We were very pleased to donate over 60 new books to cover ages from babies to teenagers, this year adult books were also purchased for the Mums and Dads. This is just another example of our club doing good in the world and making a difference locally.
2019-20 RI president announces his presidential theme
Rotary International President-elect Mark Daniel Maloney explained his vision for building a stronger Rotary, calling on leaders to expand connections to their communities and to embrace innovative membership models.
RI President-elect Mark Daniel Maloney announces the 2019-20 presidential theme, Rotary Connects the World, to incoming district governors in San Diego, California, USA.
Maloney, a member of the Rotary Club of Decatur, Alabama, USA, unveiled the 2019-20 presidential theme, Rotary Connects the World, to incoming district governors at Rotary’s annual training event, the International Assembly, in San Diego, California, USA, on Monday.
“The first emphasis is to grow Rotary — to grow our service, to grow the impact of our projects, but most importantly, to grow our membership so that we can achieve more,” Maloney said. Maloney believes that connection is at the heart of the Rotary experience. “Rotary allows us to connect with each other, in deep and meaningful ways, across our differences,” Maloney said. “It connects us to people we would never otherwise have met, who are more like us than we ever could have known. It connects us to our communities, to professional opportunities, and to the people who need our help.”
Maloney also called on every Rotary and Rotaract club to identify segments of their community not represented in their club by creating a membership committee with diverse members. “Through Rotary, we connect to the incredible diversity of humanity on a truly unique footing, forging deep and lasting ties in pursuit of a common goal,” he added. “In this ever more divided world, Rotary connects us all.”
Maloney urged leaders to offer alternative meeting experiences and service opportunities to make it easier for busy professionals and people with many family obligations to serve in leadership roles. “We need to foster a culture where Rotary does not compete with the family, but rather complements it,” Maloney said. “That means taking real, practical steps to change the existing culture: being realistic in our expectations, considerate in our scheduling, and welcoming of children at Rotary events on every level.”
Maloney said many of the barriers that prevent people from serving as leaders in Rotary are based on expectations that are no longer relevant. “It is time to adapt, to change our culture, and to convey the message that you can be a great district governor without visiting every club individually, and a great president without doing everything yourself.”

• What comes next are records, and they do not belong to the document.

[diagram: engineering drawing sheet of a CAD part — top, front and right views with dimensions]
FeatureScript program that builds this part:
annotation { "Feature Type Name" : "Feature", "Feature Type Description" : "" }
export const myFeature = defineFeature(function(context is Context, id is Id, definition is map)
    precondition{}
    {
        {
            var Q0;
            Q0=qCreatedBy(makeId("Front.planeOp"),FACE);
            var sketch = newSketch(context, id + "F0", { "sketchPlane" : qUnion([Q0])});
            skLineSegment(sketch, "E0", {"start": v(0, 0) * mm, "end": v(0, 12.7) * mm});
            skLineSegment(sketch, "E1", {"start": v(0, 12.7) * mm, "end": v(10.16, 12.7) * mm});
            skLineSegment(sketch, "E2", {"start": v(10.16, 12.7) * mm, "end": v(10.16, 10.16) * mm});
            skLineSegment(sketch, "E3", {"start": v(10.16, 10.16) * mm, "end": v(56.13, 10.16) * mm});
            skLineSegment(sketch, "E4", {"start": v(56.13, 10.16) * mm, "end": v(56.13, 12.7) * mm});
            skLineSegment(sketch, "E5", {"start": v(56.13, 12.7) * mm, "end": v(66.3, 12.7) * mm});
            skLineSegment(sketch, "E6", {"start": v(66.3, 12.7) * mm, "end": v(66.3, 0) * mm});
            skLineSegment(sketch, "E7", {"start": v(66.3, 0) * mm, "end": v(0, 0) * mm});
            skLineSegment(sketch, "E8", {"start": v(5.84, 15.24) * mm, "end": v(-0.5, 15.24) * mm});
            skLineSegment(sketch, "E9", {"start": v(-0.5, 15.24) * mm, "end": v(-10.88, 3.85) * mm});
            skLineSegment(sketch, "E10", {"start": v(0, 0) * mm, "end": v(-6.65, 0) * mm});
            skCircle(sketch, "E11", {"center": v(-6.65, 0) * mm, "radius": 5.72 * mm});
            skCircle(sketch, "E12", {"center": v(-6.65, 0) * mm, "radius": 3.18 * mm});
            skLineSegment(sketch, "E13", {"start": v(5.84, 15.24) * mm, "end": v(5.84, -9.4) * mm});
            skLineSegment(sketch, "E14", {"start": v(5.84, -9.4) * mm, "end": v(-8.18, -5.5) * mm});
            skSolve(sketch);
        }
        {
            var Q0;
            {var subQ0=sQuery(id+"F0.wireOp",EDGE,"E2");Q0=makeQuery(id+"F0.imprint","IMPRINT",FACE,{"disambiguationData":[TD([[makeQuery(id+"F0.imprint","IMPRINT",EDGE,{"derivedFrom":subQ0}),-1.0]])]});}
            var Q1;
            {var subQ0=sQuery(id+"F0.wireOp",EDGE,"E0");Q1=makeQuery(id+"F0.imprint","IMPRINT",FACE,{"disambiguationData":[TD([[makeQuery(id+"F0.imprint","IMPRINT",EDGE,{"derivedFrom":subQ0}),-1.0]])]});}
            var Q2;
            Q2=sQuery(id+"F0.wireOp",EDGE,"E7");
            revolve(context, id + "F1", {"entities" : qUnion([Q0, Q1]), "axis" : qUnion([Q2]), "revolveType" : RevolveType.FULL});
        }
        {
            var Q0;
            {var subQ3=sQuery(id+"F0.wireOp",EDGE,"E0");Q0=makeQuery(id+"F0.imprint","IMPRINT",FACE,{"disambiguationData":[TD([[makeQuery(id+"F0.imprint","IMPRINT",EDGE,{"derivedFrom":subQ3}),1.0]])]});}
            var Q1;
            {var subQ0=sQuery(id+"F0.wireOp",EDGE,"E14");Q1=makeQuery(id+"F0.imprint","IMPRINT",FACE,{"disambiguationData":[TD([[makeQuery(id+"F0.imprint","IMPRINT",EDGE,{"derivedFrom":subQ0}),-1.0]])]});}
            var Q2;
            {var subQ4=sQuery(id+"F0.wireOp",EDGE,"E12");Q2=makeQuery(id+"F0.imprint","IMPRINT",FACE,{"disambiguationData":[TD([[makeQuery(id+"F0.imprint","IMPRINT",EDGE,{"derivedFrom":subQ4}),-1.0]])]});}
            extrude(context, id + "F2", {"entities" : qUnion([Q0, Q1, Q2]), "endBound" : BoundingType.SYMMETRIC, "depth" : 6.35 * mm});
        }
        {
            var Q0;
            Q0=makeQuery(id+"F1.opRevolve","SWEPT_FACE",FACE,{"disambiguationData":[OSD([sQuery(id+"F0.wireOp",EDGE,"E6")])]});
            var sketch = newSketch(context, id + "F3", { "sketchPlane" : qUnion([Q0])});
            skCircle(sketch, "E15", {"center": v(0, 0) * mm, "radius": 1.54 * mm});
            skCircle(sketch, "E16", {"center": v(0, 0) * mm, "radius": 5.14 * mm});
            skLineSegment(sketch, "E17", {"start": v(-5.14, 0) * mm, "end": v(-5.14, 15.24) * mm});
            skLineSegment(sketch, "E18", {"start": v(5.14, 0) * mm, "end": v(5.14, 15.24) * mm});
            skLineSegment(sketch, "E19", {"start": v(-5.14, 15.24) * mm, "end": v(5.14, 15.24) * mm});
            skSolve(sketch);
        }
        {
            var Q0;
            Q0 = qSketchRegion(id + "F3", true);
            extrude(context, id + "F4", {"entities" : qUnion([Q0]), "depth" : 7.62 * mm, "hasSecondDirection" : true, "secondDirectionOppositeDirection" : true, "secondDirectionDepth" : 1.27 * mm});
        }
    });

Relationship with the United Nations
During 2019-20, Rotary will host a series of presidential conferences around the world, focusing on Rotary’s relationship with the United Nations and the UN’s sustainable development goals that many Rotary service projects support. More information will be available in July.
In 2020, the United Nations will celebrate the 75th anniversary of its charter and its mission of promoting peace. Rotary was one of 42 organisations the United States invited to serve as consultants to its delegation at the 1945 San Francisco conference, which led to the UN’s charter. For decades, Rotary has worked alongside the United Nations to address humanitarian issues around the world. Today, Rotary holds the highest consultative status that the UN offers to nongovernmental organisations.
“Rotary shares the United Nations’ enduring commitment to a healthier, more peaceful, and more sustainable world,” Maloney said. “And Rotary offers something no other organisation can match: an existing infrastructure that allows people from all over the world to connect in a spirit of service and peace and take meaningful action toward that goal.”